____ Data to examine

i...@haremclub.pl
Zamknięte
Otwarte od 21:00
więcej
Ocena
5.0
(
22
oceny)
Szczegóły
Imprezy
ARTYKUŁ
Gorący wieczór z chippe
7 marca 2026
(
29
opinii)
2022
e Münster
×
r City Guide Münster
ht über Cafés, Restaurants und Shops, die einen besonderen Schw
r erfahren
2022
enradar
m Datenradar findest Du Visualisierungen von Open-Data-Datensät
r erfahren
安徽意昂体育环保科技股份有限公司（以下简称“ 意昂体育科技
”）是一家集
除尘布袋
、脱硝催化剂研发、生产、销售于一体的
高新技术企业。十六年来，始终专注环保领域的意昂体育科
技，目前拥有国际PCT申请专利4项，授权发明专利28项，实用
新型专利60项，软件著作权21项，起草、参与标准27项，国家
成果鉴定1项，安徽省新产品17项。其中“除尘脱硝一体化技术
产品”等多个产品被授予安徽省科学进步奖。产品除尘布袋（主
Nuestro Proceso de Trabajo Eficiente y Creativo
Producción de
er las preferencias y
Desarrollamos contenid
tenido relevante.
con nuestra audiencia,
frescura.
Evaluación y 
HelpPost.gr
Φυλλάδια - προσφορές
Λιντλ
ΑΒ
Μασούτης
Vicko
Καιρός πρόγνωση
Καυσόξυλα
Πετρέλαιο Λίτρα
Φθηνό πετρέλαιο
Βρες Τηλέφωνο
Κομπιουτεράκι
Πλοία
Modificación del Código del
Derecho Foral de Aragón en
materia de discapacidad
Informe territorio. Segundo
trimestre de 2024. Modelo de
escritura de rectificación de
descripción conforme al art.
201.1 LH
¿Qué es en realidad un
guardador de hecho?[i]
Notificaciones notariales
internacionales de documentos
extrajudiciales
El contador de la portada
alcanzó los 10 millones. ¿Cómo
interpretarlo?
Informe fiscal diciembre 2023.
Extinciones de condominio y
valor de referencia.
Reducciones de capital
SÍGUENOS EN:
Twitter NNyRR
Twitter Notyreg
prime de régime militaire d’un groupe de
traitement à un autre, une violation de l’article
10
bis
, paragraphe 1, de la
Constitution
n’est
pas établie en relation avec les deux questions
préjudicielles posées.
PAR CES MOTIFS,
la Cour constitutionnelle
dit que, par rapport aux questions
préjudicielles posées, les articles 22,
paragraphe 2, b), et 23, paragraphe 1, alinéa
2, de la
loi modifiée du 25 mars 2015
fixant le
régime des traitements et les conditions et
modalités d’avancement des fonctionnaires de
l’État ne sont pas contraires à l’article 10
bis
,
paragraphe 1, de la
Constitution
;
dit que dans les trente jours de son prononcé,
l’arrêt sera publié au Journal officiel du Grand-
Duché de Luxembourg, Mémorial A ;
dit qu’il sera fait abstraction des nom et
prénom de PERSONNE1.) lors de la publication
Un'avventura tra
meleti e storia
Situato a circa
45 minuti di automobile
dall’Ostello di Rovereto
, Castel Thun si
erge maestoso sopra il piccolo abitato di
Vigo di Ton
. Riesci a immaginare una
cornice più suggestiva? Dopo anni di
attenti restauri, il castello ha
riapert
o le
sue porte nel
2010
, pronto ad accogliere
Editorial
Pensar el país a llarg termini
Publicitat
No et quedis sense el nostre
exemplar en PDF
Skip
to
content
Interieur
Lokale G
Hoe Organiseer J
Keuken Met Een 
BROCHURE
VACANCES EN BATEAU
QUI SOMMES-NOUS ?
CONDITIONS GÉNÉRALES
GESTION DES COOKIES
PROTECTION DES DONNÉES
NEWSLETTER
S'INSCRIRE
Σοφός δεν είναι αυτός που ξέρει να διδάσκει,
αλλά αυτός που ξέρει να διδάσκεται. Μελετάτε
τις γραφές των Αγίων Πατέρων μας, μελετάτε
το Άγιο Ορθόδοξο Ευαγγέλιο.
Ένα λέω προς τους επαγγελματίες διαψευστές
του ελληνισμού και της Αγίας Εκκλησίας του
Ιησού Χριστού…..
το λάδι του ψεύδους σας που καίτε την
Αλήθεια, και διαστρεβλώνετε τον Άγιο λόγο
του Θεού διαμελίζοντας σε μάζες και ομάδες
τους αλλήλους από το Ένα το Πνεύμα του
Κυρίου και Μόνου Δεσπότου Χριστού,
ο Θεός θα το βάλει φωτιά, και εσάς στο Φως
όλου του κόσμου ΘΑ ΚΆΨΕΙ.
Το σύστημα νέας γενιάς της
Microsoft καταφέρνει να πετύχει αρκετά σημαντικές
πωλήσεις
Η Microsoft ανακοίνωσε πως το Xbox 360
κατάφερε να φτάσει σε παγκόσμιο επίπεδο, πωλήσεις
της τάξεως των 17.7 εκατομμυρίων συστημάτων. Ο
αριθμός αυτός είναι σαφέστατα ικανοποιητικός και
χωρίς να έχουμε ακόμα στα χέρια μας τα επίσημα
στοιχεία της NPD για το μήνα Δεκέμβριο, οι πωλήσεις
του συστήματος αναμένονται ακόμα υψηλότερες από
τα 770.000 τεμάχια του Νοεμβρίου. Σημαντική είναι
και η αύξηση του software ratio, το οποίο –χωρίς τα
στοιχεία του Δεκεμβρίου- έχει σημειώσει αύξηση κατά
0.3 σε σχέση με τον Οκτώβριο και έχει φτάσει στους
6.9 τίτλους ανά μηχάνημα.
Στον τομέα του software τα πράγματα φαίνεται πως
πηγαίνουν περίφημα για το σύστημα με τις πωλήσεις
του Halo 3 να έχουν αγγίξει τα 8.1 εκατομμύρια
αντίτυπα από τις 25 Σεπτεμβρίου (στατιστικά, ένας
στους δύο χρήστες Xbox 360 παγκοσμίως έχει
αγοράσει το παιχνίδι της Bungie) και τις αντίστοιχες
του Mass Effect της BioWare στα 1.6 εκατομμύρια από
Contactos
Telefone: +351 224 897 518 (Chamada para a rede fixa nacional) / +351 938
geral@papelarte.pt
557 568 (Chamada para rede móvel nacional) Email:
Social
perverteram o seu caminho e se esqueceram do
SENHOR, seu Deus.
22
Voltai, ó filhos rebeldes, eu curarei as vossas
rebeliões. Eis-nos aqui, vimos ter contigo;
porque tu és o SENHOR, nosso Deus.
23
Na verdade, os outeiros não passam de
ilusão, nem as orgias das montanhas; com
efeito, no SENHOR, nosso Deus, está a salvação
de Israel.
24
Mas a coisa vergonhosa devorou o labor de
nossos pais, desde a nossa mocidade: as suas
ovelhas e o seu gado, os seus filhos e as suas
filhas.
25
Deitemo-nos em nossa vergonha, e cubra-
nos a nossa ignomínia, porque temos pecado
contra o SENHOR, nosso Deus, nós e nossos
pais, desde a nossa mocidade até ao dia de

________

Extract the text from every row above and reproduce each line verbatim, keeping the original order and line breaks.

• **Output**:
i...@haremclub.pl
Zamknięte
Otwarte od 21:00
więcej
Ocena
5.0
(
22
oceny)
Szczegóły
Imprezy
ARTYKUŁ
Gorący wieczór z chippe
7 marca 2026
(
29
opinii)
2022
e Münster
×
r City Guide Münster
ht über Cafés, Restaurants und Shops, die einen besonderen Schw
r erfahren
2022
enradar
m Datenradar findest Du Visualisierungen von Open-Data-Datensät
r erfahren
安徽意昂体育环保科技股份有限公司（以下简称“ 意昂体育科技
”）是一家集
除尘布袋
、脱硝催化剂研发、生产、销售于一体的
高新技术企业。十六年来，始终专注环保领域的意昂体育科
技，目前拥有国际PCT申请专利4项，授权发明专利28项，实用
新型专利60项，软件著作权21项，起草、参与标准27项，国家
成果鉴定1项，安徽省新产品17项。其中“除尘脱硝一体化技术
产品”等多个产品被授予安徽省科学进步奖。产品除尘布袋（主
Nuestro Proceso de Trabajo Eficiente y Creativo
Producción de
er las preferencias y
Desarrollamos contenid
tenido relevante.
con nuestra audiencia,
frescura.
Evaluación y 
HelpPost.gr
Φυλλάδια - προσφορές
Λιντλ
ΑΒ
Μασούτης
Vicko
Καιρός πρόγνωση
Καυσόξυλα
Πετρέλαιο Λίτρα
Φθηνό πετρέλαιο
Βρες Τηλέφωνο
Κομπιουτεράκι
Πλοία
Modificación del Código del
Derecho Foral de Aragón en
materia de discapacidad
Informe territorio. Segundo
trimestre de 2024. Modelo de
escritura de rectificación de
descripción conforme al art.
201.1 LH
¿Qué es en realidad un
guardador de hecho?[i]
Notificaciones notariales
internacionales de documentos
extrajudiciales
El contador de la portada
alcanzó los 10 millones. ¿Cómo
interpretarlo?
Informe fiscal diciembre 2023.
Extinciones de condominio y
valor de referencia.
Reducciones de capital
SÍGUENOS EN:
Twitter NNyRR
Twitter Notyreg
prime de régime militaire d’un groupe de
traitement à un autre, une violation de l’article
10
bis
, paragraphe 1, de la
Constitution
n’est
pas établie en relation avec les deux questions
préjudicielles posées.
PAR CES MOTIFS,
la Cour constitutionnelle
dit que, par rapport aux questions
préjudicielles posées, les articles 22,
paragraphe 2, b), et 23, paragraphe 1, alinéa
2, de la
loi modifiée du 25 mars 2015
fixant le
régime des traitements et les conditions et
modalités d’avancement des fonctionnaires de
l’État ne sont pas contraires à l’article 10
bis
,
paragraphe 1, de la
Constitution
;
dit que dans les trente jours de son prononcé,
l’arrêt sera publié au Journal officiel du Grand-
Duché de Luxembourg, Mémorial A ;
dit qu’il sera fait abstraction des nom et
prénom de PERSONNE1.) lors de la publication
Un'avventura tra
meleti e storia
Situato a circa
45 minuti di automobile
dall’Ostello di Rovereto
, Castel Thun si
erge maestoso sopra il piccolo abitato di
Vigo di Ton
. Riesci a immaginare una
cornice più suggestiva? Dopo anni di
attenti restauri, il castello ha
riapert
o le
sue porte nel
2010
, pronto ad accogliere
Editorial
Pensar el país a llarg termini
Publicitat
No et quedis sense el nostre
exemplar en PDF
Skip
to
content
Interieur
Lokale G
Hoe Organiseer J
Keuken Met Een 
BROCHURE
VACANCES EN BATEAU
QUI SOMMES-NOUS ?
CONDITIONS GÉNÉRALES
GESTION DES COOKIES
PROTECTION DES DONNÉES
NEWSLETTER
S'INSCRIRE
Σοφός δεν είναι αυτός που ξέρει να διδάσκει,
αλλά αυτός που ξέρει να διδάσκεται. Μελετάτε
τις γραφές των Αγίων Πατέρων μας, μελετάτε
το Άγιο Ορθόδοξο Ευαγγέλιο.
Ένα λέω προς τους επαγγελματίες διαψευστές
του ελληνισμού και της Αγίας Εκκλησίας του
Ιησού Χριστού…..
το λάδι του ψεύδους σας που καίτε την
Αλήθεια, και διαστρεβλώνετε τον Άγιο λόγο
του Θεού διαμελίζοντας σε μάζες και ομάδες
τους αλλήλους από το Ένα το Πνεύμα του
Κυρίου και Μόνου Δεσπότου Χριστού,
ο Θεός θα το βάλει φωτιά, και εσάς στο Φως
όλου του κόσμου ΘΑ ΚΆΨΕΙ.
Το σύστημα νέας γενιάς της
Microsoft καταφέρνει να πετύχει αρκετά σημαντικές
πωλήσεις
Η Microsoft ανακοίνωσε πως το Xbox 360
κατάφερε να φτάσει σε παγκόσμιο επίπεδο, πωλήσεις
της τάξεως των 17.7 εκατομμυρίων συστημάτων. Ο
αριθμός αυτός είναι σαφέστατα ικανοποιητικός και
χωρίς να έχουμε ακόμα στα χέρια μας τα επίσημα
στοιχεία της NPD για το μήνα Δεκέμβριο, οι πωλήσεις
του συστήματος αναμένονται ακόμα υψηλότερες από
τα 770.000 τεμάχια του Νοεμβρίου. Σημαντική είναι
και η αύξηση του software ratio, το οποίο –χωρίς τα
στοιχεία του Δεκεμβρίου- έχει σημειώσει αύξηση κατά
0.3 σε σχέση με τον Οκτώβριο και έχει φτάσει στους
6.9 τίτλους ανά μηχάνημα.
Στον τομέα του software τα πράγματα φαίνεται πως
πηγαίνουν περίφημα για το σύστημα με τις πωλήσεις
του Halo 3 να έχουν αγγίξει τα 8.1 εκατομμύρια
αντίτυπα από τις 25 Σεπτεμβρίου (στατιστικά, ένας
στους δύο χρήστες Xbox 360 παγκοσμίως έχει
αγοράσει το παιχνίδι της Bungie) και τις αντίστοιχες
του Mass Effect της BioWare στα 1.6 εκατομμύρια από
Contactos
Telefone: +351 224 897 518 (Chamada para a rede fixa nacional) / +351 938
geral@papelarte.pt
557 568 (Chamada para rede móvel nacional) Email:
Social
perverteram o seu caminho e se esqueceram do
SENHOR, seu Deus.
22
Voltai, ó filhos rebeldes, eu curarei as vossas
rebeliões. Eis-nos aqui, vimos ter contigo;
porque tu és o SENHOR, nosso Deus.
23
Na verdade, os outeiros não passam de
ilusão, nem as orgias das montanhas; com
efeito, no SENHOR, nosso Deus, está a salvação
de Israel.
24
Mas a coisa vergonhosa devorou o labor de
nossos pais, desde a nossa mocidade: as suas
ovelhas e o seu gado, os seus filhos e as suas
filhas.
25
Deitemo-nos em nossa vergonha, e cubra-
nos a nossa ignomínia, porque temos pecado
contra o SENHOR, nosso Deus, nós e nossos
pais, desde a nossa mocidade até ao dia de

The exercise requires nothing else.